Perhaps one day we'll have more insight into those questions than the movie's "educated guess."

THE QUEEN was directed by Stephen Frears. It runs somewhere between 97 minutes (IMDb) and 103 minutes (the DVD box).

For more on the background of actor James Cromwell, please see my post on the film SON OF FURY, which was directed by his father, John Cromwell.

THE QUEEN is available on a widescreen DVD. The DVD contains two commentary tracks. I am currently partway through the track by historian Robert Lacey (author of MAJESTY and other books on royals), and it is quite interesting.

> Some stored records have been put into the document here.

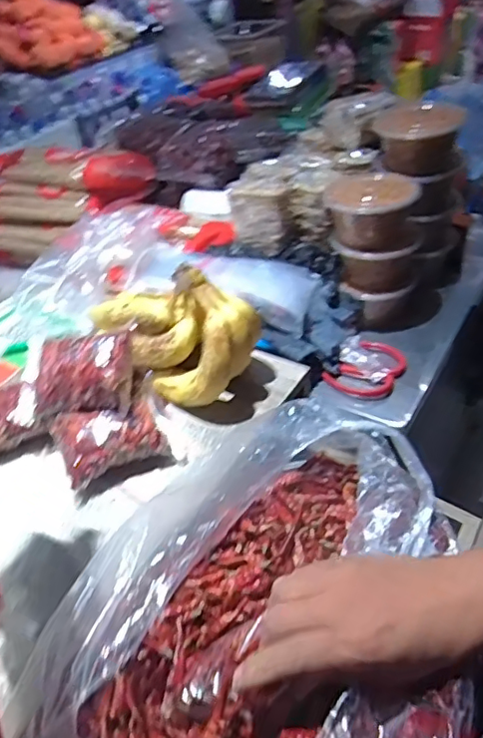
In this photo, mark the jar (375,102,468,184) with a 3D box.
[{"bbox_3d":[0.224,-0.288,0.728,0.103,0.063,0.121,5,42,14],"label":"jar"}]

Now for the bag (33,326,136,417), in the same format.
[{"bbox_3d":[-0.149,0.000,0.539,0.093,0.047,0.065,-2,40,7],"label":"bag"}]

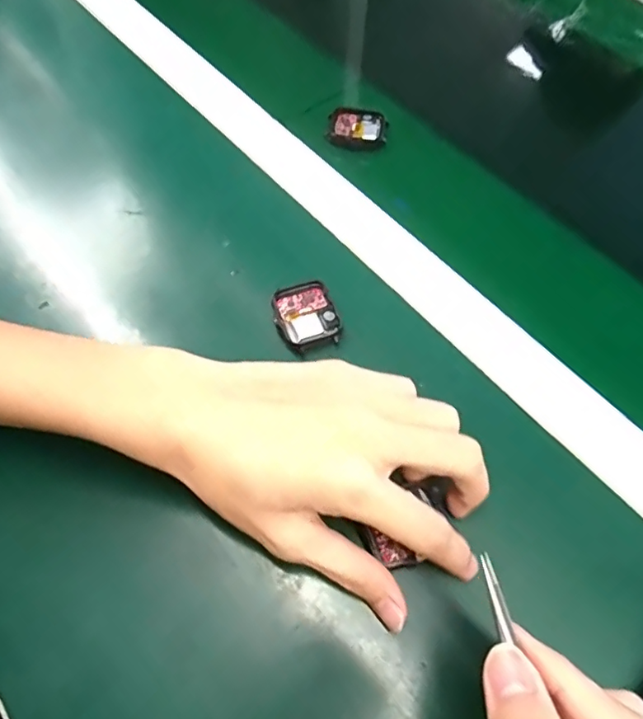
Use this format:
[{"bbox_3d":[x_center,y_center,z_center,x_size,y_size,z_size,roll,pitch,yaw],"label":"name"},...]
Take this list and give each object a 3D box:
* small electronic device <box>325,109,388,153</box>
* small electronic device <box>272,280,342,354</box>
[{"bbox_3d":[0.029,-0.185,0.430,0.047,0.013,0.033,4,62,2],"label":"small electronic device"},{"bbox_3d":[-0.010,-0.028,0.335,0.037,0.005,0.046,-19,63,-10],"label":"small electronic device"}]

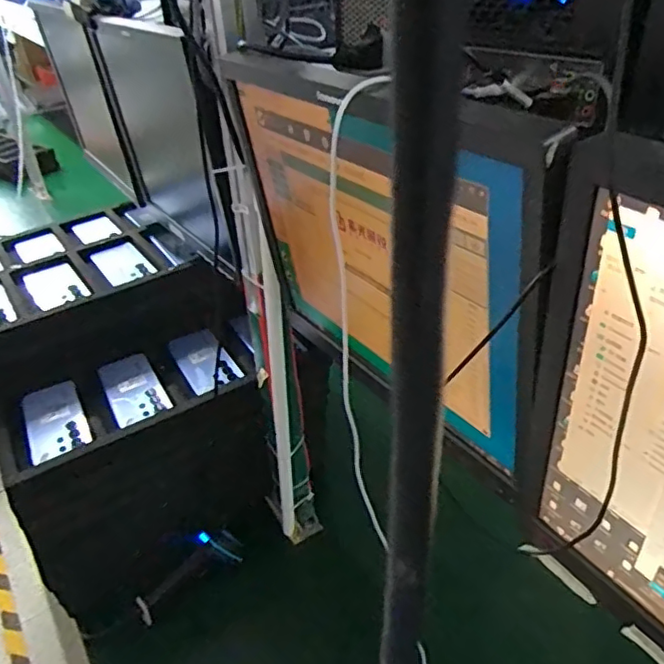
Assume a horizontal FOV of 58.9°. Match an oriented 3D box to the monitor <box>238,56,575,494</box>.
[{"bbox_3d":[0.036,-0.060,0.507,0.059,0.292,0.373,-25,40,-27],"label":"monitor"}]

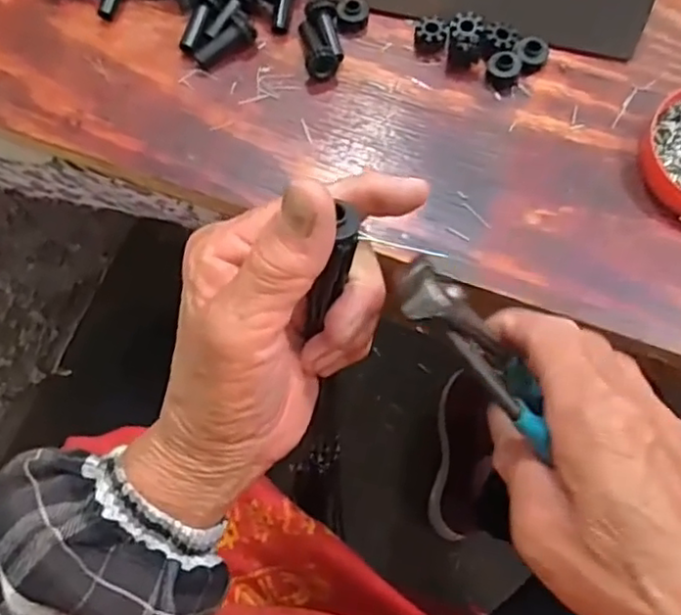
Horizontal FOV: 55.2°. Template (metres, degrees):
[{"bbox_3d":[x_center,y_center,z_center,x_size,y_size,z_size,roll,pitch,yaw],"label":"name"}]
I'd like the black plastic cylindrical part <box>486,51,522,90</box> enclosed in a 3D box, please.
[{"bbox_3d":[0.093,-0.135,0.371,0.018,0.013,0.017,-1,67,2],"label":"black plastic cylindrical part"}]

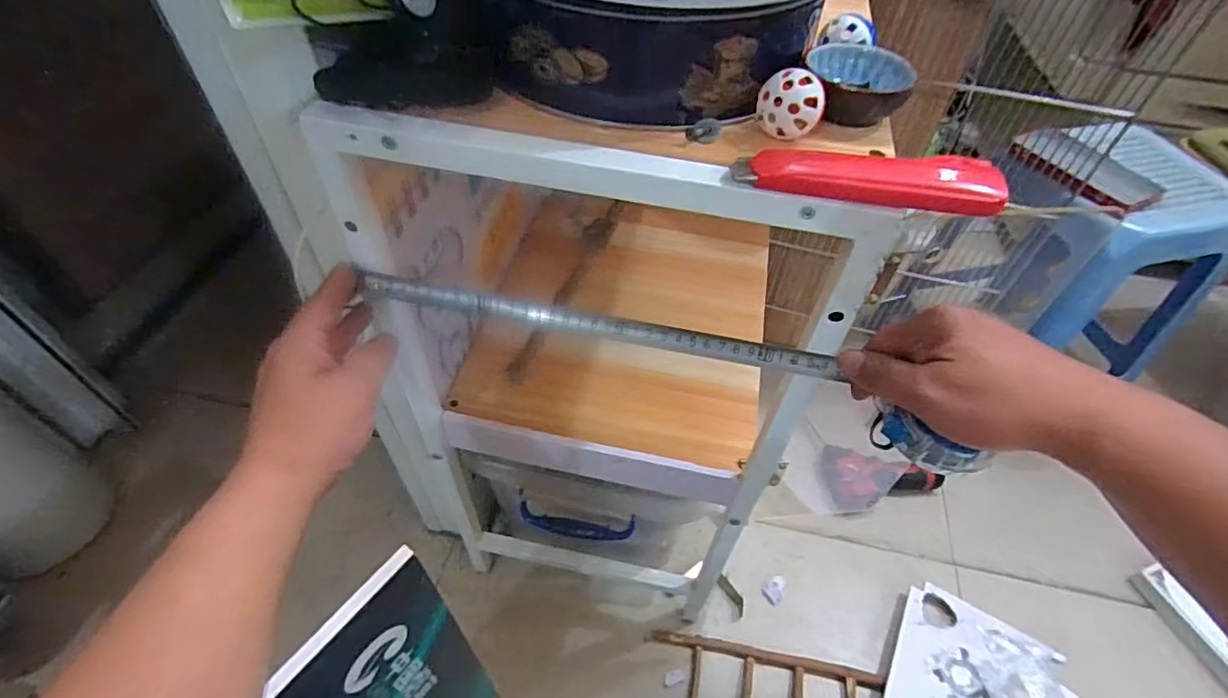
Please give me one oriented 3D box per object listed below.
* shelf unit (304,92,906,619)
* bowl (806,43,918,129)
[{"bbox_3d":[-0.005,-0.038,0.693,0.344,0.655,0.422,6,50,3],"label":"shelf unit"},{"bbox_3d":[0.153,-0.166,0.371,0.059,0.029,0.055,1,50,-1],"label":"bowl"}]

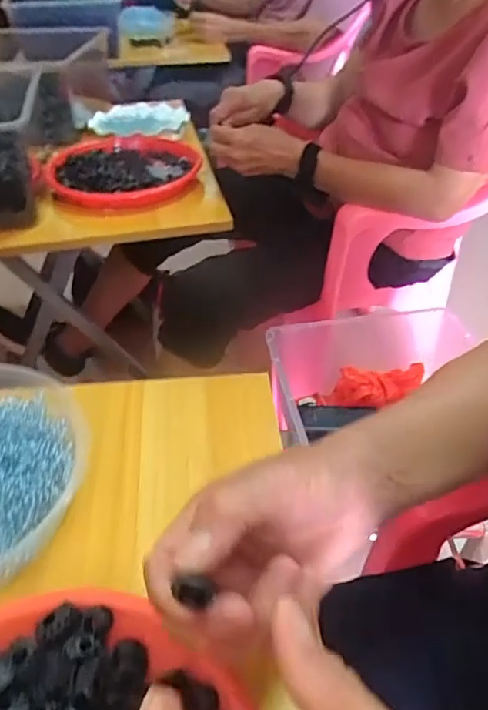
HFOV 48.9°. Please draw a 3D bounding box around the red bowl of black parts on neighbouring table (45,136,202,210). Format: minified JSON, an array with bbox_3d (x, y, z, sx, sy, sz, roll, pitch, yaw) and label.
[{"bbox_3d":[-0.188,-0.298,0.862,0.227,0.035,0.225,0,40,0],"label":"red bowl of black parts on neighbouring table"}]

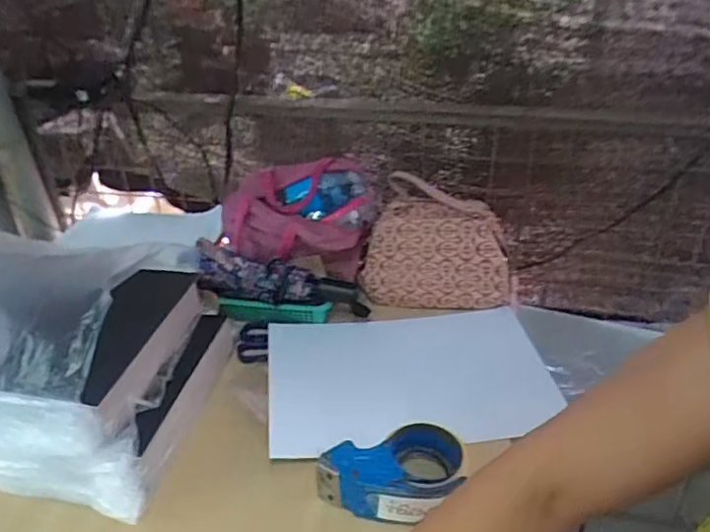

Sadly, the DVD does not contain a trailer, which is always the first thing I look for on a new DVD. It does contain a brief featurette.

This film was worth the wait, and I recommend it to anyone who hasn't yet seen it.

3 Comments:

Blogger Reel Fanatic said...

This movie is indeed a wonder to behold .. I'm definitely glad that Dame Mirren finally won the big prize, though Dame Dench was also just a blast in "Notes on a Scandal" too

12:36 PM  
Blogger Dana said...

I enjoyed the film immensely. My thought re the queen's grief toward Diana was that sadly it was very limited. She was more compassionate toward her dogs - and yet I doubt they brought her public shame. If anything the film really evidenced the enormous divide between the royal family and the average person. Quite seemingly unbridgeable. (I loved how stunned the queen was that the public disapproved of the lack of grief evidenced by the royal family...very telling).

7:03 PM  
Blogger jau said...

I'm an enthusiastic Helen Mirren fan and thought she and the cast did a good job (except for the guy playing Prince Charles who painted him as a caricature - which is not to say that Charles' behavior wasn't ghastly, but that's a different subject).

However, the movie made me quite uncomfortable because, after watching it, viewers judge people on the basis of information that is almost entirely imagined.

As Laura points out about Queen Mary, we simply have no way to know what any of these people actually felt or thought. Elizabeth was raised in the decades before WW2 when everyone was trained to be restrained (Americans too, believe it or not), and she's spent nearly sixty years as a figurehead monarch with no political powers. There's never been even as much access to her as to movie stars and other celebrities. Diana apparently liked celebrity and its glitter although she sometimes also wanted privacy, but even our awareness of her feelings is imagined. I am reminded of Amadeus, in which we are presented with Mozart's flaws and goofiness, and yet facts are simply not known at all.